Fuente: Russell, B. (2010), Autobiografía, Edhasa, Barcelona.

5/3/20

Cuba según Chomsky

Por Noam Chomsky*
Al considerar los acontecimientos en Cuba desde que alcanzó la independencia con Castro en enero de 1959, uno no puede olvidar que, casi desde el primer momento, Cuba estaba amenazada con un violento ataque por parte del superpoder global. A finales de 1959, aviones con base en Florida bombardeaban Cuba. En marzo se tomó la decisión secreta de derrocar al Gobierno. La administración Kennedy llevó a cabo la invasión de la bahía de Cochinos. Cuando fracasó, en Washington cundió la histeria, y Kennedy lanzó una campaña para llevar «los terrores de la tierra» a Cuba, en palabras de su colaborador cercano, el historiador Arthur Schlesinger, en su biografía semioficial de Robert Kennedy, a quien colocaron a cargo de la operación como su prioridad máxima. No fue un asunto nimio, puesto que al final condujo a la crisis de los misiles, en lo que Schlesinger describió acertadamente como el momento más peligroso de la historia. Tras la crisis se reinició la guerra terrorista. Entretanto se impuso un embargo aplastante, que afectó gravemente a Cuba. Continúa hasta ahora, a pesar de la oposición de virtualmente todo el planeta.
Cuando concluyó la ayuda rusa, Clinton hizo que el embargo fuera todavía más duro, y unos años después empeoró todavía más con la ley Helms-Burton. Los efectos, naturalmente, han sido severos. Salim Lamrani los ha repasado en un estudio muy completo. Particularmente grave ha sido el impacto en el sistema de salud, privado de suministros médicos esenciales.

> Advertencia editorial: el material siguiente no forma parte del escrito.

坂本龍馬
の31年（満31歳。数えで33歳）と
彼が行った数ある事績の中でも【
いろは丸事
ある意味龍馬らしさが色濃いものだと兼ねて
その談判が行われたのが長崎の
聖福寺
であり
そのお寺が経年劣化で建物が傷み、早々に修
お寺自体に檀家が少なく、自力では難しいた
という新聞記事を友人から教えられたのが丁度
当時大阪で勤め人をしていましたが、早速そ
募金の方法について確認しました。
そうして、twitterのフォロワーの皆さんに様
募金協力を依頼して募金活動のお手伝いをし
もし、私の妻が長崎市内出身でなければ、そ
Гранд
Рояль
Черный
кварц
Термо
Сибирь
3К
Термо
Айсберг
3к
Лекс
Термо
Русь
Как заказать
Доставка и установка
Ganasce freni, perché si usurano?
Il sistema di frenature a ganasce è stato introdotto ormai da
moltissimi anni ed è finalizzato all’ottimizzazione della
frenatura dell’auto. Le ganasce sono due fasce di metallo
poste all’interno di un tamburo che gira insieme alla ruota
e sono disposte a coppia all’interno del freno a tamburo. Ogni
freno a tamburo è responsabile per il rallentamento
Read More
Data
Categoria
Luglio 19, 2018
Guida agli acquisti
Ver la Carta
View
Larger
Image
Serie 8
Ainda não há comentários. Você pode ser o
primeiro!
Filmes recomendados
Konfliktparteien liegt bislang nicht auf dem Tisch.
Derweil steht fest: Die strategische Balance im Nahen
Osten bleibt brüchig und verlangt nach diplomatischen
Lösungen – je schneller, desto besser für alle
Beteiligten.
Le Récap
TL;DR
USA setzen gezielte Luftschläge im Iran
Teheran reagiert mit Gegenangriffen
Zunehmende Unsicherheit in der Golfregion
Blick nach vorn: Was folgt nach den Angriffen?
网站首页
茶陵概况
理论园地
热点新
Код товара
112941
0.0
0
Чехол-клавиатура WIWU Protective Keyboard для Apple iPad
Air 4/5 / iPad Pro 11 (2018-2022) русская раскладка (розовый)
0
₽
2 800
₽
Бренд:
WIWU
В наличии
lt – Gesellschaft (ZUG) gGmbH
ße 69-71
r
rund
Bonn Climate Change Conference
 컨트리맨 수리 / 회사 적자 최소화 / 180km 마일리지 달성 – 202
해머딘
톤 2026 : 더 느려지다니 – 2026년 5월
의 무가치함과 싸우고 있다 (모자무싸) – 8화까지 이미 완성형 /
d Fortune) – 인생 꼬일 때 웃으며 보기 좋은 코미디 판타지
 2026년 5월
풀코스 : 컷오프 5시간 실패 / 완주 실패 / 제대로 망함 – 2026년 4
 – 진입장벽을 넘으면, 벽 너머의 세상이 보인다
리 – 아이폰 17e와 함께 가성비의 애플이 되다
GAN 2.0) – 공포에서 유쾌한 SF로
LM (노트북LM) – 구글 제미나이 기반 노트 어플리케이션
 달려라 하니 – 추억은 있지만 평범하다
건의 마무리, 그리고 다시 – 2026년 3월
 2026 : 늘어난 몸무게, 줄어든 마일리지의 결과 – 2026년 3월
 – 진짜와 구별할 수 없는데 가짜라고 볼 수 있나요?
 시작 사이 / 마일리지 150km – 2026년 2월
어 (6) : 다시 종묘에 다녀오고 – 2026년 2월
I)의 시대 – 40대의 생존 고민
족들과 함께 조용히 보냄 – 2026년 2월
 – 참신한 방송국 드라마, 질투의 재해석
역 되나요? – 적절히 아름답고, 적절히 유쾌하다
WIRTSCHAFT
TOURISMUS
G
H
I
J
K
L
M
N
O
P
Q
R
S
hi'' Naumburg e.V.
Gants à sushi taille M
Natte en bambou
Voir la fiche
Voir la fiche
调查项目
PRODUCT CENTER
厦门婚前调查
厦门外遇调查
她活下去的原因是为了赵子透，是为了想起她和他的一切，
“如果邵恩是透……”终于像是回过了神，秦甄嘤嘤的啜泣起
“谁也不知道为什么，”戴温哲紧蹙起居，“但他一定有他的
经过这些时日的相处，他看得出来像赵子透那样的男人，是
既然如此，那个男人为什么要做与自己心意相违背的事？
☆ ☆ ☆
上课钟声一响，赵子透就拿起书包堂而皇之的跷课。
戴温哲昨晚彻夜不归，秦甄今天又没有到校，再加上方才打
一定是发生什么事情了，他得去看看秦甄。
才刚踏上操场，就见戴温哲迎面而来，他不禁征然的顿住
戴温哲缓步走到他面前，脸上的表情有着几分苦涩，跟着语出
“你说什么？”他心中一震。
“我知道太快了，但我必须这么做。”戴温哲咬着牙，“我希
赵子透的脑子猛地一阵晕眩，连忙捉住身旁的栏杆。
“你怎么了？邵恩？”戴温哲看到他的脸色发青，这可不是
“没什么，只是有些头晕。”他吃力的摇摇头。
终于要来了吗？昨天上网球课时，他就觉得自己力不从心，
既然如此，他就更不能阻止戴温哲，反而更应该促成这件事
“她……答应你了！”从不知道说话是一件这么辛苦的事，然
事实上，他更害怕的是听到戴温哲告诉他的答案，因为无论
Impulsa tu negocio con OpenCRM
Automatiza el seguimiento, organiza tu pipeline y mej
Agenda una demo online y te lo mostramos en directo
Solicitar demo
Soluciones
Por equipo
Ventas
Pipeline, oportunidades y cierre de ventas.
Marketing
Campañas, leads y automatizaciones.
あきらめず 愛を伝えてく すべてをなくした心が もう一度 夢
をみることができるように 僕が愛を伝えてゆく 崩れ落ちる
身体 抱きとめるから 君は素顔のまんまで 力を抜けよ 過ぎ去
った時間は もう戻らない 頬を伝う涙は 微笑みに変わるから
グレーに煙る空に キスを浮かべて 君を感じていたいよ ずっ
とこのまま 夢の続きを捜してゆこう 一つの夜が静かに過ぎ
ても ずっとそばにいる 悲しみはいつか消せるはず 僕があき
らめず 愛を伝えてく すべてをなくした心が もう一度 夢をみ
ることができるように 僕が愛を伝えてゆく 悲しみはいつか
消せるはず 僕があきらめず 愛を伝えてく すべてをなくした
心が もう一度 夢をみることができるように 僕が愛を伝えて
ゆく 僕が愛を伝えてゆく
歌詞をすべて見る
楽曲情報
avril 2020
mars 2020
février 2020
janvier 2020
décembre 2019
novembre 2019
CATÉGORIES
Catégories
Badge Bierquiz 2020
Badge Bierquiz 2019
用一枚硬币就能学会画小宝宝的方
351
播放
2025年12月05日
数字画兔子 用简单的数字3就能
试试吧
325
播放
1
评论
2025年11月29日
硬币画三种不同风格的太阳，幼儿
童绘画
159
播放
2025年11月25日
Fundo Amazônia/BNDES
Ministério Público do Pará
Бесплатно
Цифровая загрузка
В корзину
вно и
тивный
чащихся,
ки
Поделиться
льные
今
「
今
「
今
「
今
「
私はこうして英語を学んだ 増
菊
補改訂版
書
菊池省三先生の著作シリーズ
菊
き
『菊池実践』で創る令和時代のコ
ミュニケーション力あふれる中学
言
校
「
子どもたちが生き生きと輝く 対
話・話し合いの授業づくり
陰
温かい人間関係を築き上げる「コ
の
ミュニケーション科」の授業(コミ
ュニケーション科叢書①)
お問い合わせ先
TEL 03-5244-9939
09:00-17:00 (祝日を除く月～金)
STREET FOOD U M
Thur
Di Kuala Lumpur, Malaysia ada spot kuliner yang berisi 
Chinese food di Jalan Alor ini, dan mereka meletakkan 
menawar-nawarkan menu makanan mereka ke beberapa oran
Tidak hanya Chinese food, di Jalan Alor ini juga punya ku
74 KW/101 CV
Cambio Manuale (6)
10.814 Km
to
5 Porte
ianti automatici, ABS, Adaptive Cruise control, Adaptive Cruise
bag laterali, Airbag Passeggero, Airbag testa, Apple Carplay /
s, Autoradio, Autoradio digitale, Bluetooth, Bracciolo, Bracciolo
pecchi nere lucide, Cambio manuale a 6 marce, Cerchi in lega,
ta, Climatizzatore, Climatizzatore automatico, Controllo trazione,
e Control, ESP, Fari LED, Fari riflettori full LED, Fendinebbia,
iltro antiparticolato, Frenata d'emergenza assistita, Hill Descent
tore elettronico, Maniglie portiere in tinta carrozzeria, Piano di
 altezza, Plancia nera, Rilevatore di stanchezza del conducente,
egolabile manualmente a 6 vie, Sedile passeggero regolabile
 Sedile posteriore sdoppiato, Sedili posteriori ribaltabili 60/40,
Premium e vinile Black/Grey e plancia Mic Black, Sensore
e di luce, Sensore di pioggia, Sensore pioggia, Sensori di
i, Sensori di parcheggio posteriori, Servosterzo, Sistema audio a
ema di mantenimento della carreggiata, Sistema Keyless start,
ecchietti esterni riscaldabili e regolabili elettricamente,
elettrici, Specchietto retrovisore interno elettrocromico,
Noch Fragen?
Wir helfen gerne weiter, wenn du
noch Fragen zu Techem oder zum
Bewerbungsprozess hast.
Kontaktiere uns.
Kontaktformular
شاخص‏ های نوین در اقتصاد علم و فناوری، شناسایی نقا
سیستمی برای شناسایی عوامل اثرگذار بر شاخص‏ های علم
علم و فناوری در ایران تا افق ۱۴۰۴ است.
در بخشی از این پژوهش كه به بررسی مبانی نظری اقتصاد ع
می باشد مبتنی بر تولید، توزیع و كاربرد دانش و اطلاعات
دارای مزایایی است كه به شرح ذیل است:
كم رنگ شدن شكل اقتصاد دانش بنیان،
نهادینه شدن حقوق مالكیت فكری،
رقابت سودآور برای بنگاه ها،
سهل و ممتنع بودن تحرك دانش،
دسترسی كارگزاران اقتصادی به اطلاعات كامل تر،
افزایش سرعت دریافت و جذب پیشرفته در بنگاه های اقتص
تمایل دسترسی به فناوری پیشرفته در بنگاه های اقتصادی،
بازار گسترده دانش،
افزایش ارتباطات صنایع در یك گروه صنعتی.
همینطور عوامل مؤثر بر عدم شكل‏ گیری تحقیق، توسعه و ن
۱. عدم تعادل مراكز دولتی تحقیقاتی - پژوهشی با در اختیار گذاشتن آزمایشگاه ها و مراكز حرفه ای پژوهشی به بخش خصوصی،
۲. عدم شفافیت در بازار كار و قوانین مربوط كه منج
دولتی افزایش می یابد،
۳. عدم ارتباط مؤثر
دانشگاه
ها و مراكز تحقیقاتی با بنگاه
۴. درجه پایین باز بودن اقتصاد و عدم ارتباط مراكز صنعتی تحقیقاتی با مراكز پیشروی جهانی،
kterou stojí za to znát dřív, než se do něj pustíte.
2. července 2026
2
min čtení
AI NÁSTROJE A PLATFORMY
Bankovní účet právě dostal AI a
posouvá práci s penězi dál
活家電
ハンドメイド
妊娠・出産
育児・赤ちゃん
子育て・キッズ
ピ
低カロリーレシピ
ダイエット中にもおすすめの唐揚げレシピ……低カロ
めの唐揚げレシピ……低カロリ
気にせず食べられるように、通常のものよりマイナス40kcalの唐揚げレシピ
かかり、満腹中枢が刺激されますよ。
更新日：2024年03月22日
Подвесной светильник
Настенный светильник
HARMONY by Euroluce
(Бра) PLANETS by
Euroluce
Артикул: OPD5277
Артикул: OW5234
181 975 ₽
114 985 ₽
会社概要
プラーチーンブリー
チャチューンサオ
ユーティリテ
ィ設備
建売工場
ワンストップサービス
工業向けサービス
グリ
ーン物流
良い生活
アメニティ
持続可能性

A pesar del ataque, Cuba ha desarrollado un sistema de salud remarcable, y tiene un récord inigualado de internacionalismo médico, así como un papel crucial en la liberación del África negra y en el final del régimen del apartheid en Sudáfrica. También se han dado severas violaciones de los derechos humanos, aunque no se puedan comparar con las que vienen siendo la norma en los países de Sudamérica dominados por la política de seguridad nacional de Estados Unidos. Y, naturalmente, las peores violaciones de los derechos humanos en Cuba en los años recientes se dan en Guantánamo, una plaza que Estados Unidos obtuvo de Cuba a punta de cañón a principios del siglo XX y que no quiere retornar. En conjunto, una historia confusa y que no resulta fácil de evaluar, dadas las complejas circunstancias.
Fuente: Chomsky, N. (2017), Optimismo contra el desaliento, Ediciones B, Barcelona.
*Hice ligeros cambios en el texto para mejorar la traducción.